Your goal:
Locate each line in the listing below that contains the string "Иксолла" and reproduce those lines verbatim.

════════

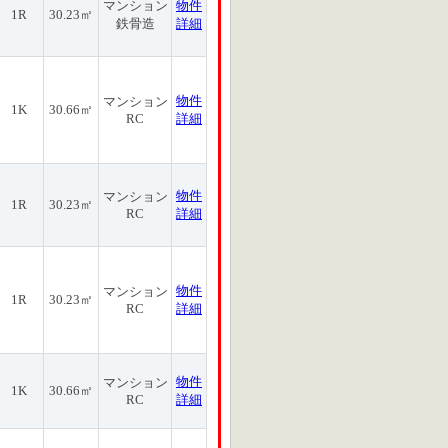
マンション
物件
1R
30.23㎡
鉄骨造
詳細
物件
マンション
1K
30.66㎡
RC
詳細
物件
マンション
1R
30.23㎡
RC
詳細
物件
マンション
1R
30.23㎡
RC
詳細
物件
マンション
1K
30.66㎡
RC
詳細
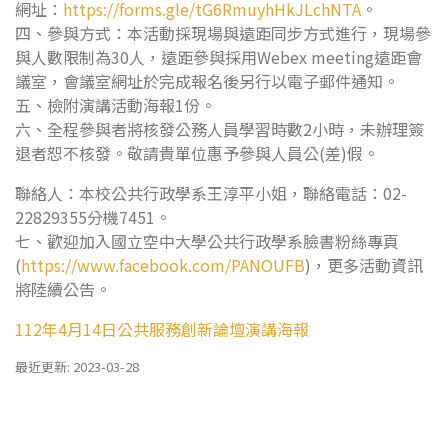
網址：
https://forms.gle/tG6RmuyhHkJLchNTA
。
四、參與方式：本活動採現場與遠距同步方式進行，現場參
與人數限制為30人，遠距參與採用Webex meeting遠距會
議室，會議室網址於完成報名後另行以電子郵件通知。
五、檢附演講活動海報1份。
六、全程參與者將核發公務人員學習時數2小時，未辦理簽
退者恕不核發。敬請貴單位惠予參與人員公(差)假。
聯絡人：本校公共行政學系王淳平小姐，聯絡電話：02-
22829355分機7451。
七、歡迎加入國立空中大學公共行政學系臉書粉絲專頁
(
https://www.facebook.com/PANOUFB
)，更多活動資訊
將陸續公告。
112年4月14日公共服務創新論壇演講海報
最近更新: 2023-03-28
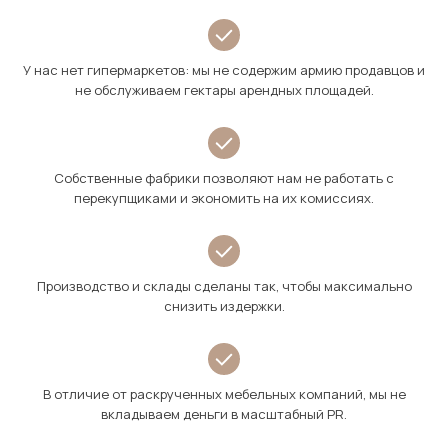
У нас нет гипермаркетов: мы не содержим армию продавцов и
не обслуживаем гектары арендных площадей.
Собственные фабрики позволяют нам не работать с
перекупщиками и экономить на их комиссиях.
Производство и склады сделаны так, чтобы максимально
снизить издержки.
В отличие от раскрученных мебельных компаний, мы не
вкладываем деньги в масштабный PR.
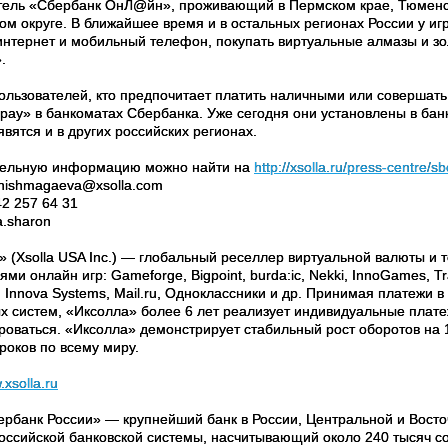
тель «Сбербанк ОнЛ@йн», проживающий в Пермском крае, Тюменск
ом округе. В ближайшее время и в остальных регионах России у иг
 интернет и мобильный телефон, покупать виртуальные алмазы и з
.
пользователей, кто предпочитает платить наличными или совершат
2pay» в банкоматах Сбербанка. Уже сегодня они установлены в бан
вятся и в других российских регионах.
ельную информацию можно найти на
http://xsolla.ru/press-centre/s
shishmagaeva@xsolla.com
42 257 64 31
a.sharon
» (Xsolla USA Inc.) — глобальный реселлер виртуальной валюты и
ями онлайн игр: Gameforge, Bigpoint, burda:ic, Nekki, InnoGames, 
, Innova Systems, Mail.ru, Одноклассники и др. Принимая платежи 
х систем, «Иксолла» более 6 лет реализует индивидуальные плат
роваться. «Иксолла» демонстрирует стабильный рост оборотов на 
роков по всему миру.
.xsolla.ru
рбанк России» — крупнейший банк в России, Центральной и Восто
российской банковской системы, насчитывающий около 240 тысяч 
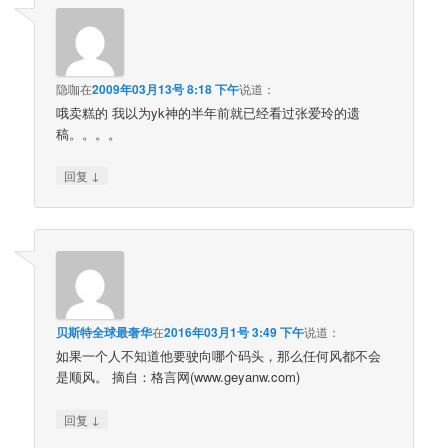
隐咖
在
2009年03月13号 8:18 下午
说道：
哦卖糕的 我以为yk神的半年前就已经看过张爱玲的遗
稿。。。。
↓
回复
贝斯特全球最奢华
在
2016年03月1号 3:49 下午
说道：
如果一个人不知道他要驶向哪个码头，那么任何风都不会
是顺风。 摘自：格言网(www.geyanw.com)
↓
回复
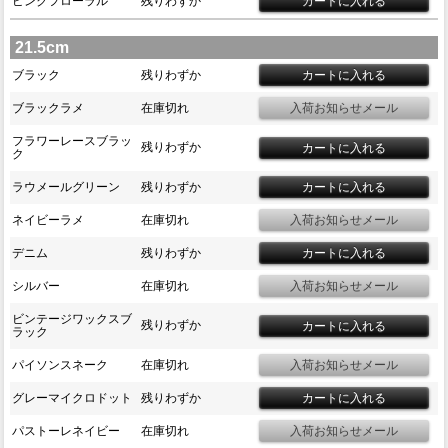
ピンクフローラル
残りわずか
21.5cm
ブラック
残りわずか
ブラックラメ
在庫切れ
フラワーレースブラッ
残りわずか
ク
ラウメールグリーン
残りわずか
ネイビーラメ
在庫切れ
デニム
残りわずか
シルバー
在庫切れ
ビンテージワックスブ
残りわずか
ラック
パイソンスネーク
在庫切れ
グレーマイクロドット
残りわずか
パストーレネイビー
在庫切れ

════════

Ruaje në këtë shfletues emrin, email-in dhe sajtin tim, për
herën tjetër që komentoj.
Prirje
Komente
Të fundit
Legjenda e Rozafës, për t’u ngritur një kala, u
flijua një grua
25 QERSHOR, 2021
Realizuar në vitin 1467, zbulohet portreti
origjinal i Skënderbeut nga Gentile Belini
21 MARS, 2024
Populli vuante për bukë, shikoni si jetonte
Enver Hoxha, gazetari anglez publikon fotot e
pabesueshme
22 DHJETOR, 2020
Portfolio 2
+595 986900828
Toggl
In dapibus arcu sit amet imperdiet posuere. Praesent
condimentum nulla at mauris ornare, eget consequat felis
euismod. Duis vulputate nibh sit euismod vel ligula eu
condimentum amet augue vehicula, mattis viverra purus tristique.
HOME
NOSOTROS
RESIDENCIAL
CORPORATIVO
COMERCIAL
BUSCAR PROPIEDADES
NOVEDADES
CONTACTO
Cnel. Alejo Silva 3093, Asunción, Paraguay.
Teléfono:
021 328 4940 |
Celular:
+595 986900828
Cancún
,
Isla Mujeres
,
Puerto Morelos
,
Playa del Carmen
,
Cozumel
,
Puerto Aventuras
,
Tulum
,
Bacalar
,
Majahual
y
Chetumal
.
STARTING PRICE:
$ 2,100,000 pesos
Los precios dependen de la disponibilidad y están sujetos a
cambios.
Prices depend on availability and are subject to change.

════════

Reply:
х систем, «Иксолла» более 6 лет реализует индивидуальные плат
роваться. «Иксолла» демонстрирует стабильный рост оборотов на 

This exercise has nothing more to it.